Horemheb était venu seul, pour une fois. Sa proposition avait été scandaleuse. Le roi avait sollicité – oui, sollicité d’un sujet ! – du temps pour réfléchir, mais en réalité il savait qu’il ne pouvait guère s’interposer. Le général voulait épouser Nézemmout.
Toujours ce mouvement en tenailles ! Cédant à la panique, le roi vit ses manœuvres contrecarrées sur le plateau du senet[4] se vit évincé avant d’avoir commencé à régner. Bien que Nézemmout ne pût se prévaloir de la beauté de sa sœur Néfertiti, à vingt-quatre ans elle avait le caractère bien trempé et, après la chute d’Akhenaton, elle avait chevauché la tempête sans rechercher la protection de son père. Dans le visage bistre aux traits énergiques, les yeux provoquaient, menaçaient. Si Néfertiti rappelait le ciel, Nézemmout évoquait la terre.
Elle avait été mariée à l’un des fils du roi hittite Selpel, mais l’union avait été dissoute après que les Hittites eurent retiré leur amitié à la Terre Noire. Ensuite, elle avait vécu au palais de la cité de l’Horizon, où sa liaison avec le peintre Aouta, modérément désapprouvée par le roi, n’était un secret pour personne. Après la ruine de la cité, se souvint Toutankhamon avec un pincement de cœur, c’était sur la suggestion de Horemheb qu’il l’avait ramenée dans sa suite.
Où le général en était-il de ses machinations ? Jusqu’où pousserait-il la patience ? Le roi avait immédiatement compris qu’un mariage avec Nézemmout renforcerait de futures prétentions au trône. Elle était un parti préférable aux filles d’Akhenaton, dont les plus jeunes étaient désormais en âge d’être mariées, n’étant pas entachée d’un lien de sang avec le Grand Criminel.

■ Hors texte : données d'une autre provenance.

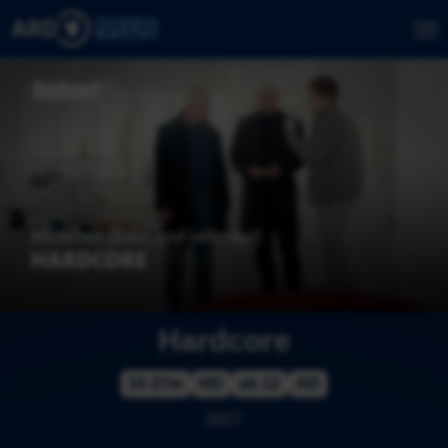
Hardcore
1h 27m
HD
ab 12
AD
2017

Tandis que ses serviteurs apportaient de l’eau dans une bassine dorée et lui baignaient le visage et les bras, les pensées du roi se tournèrent, désagréables, sur sa propre connivence avec ceux qui avaient noirci le nom d’Akhenaton. Cela avait été nécessaire pour affirmer sa propre légitimité en tant que pharaon ; naturellement, la campagne avait été conçue, orchestrée et exécutée par Horemheb, qui avait rejeté sans ménagement les faibles objections de Ay voyant vilipender son ancien gendre. À l’époque, Toutankhamon avait cru qu’il agissait ainsi pour l’aider, pour redonner à la lignée dynastique un élan indispensable après tant de chaos et d’incertitude. Avec le recul, il lui apparaissait que Horemheb n’avait servi que ses propres intérêts, et ne voyait en lui qu’un instrument entre ses mains. Aussi longtemps qu’il accepterait ce rôle, il serait en sécurité, pour autant que le général le jugeât bon ; mais s’il résistait…
Le roi se redressa. S’il résistait, mieux valait être parfaitement sûr du succès.
Il observa la fille occupée à diluer le pain de fard à l’aide d’un tampon de lin. Elle s’approcha en évitant de croiser son regard, chose interdite à tous hormis aux serviteurs de très haut rang. Il lui faudrait mûrir ses plans plus vite que le général, il lui faudrait frapper fort, d’une main sûre, et uniquement lorsqu’il serait absolument certain de porter un coup fatal. D’ici là, il redoublerait d’efforts pour avoir un enfant. Il ferait examiner Ankhsi en secret et ils uniraient leurs prières à Rénoutet et Thouëris, Hathor et Bès. S’il parvenait à avoir un héritier mâle, il le présenterait à l’armée. Puis il prendrait en charge le commandement, usant ainsi de sa prérogative royale, sans que Horemheb pût émettre une objection.
Il sentit sur sa joue le souffle de la servante qui appliquait le maquillage. Il reprenait le dessus. Une douce chaleur monta en lui, et il redressa la tête. Il consentirait à ce mariage avec Nézemmout. Ces nœuds pourraient toujours être rompus plus tard, et si Horemheb avait des enfants, ils mourraient avec leur père sitôt que le roi serait assez puissant. Son cœur se fixa sur ce jour et ses pensées furent heureuses.